◆ INSTRUCTIONS TO FOLLOW
If a line in the data below contains the word "Vorrat", copy it out.

____

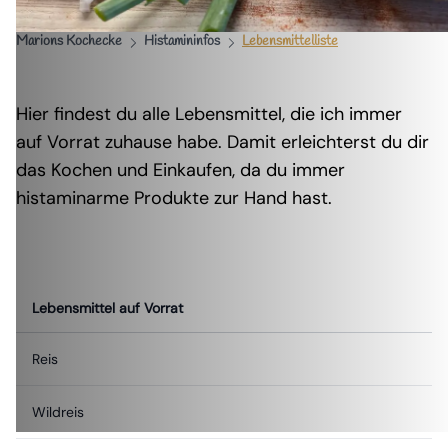
Marions Kochecke
Histamininfos
Lebensmittelliste
Hier findest du alle Lebensmittel, die ich immer
auf Vorrat zuhause habe. Damit erleichterst du dir
das Kochen und Einkaufen, da du immer
histaminarme Produkte zur Hand hast.
Lebensmittel auf Vorrat
Reis
Wildreis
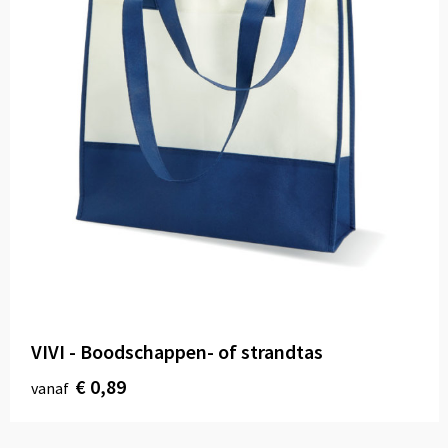
VIVI - Boodschappen- of strandtas
€ 0,89
vanaf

____

◆ OUTPUT FOR THIS EXERCISE
auf Vorrat zuhause habe. Damit erleichterst du dir
Lebensmittel auf Vorrat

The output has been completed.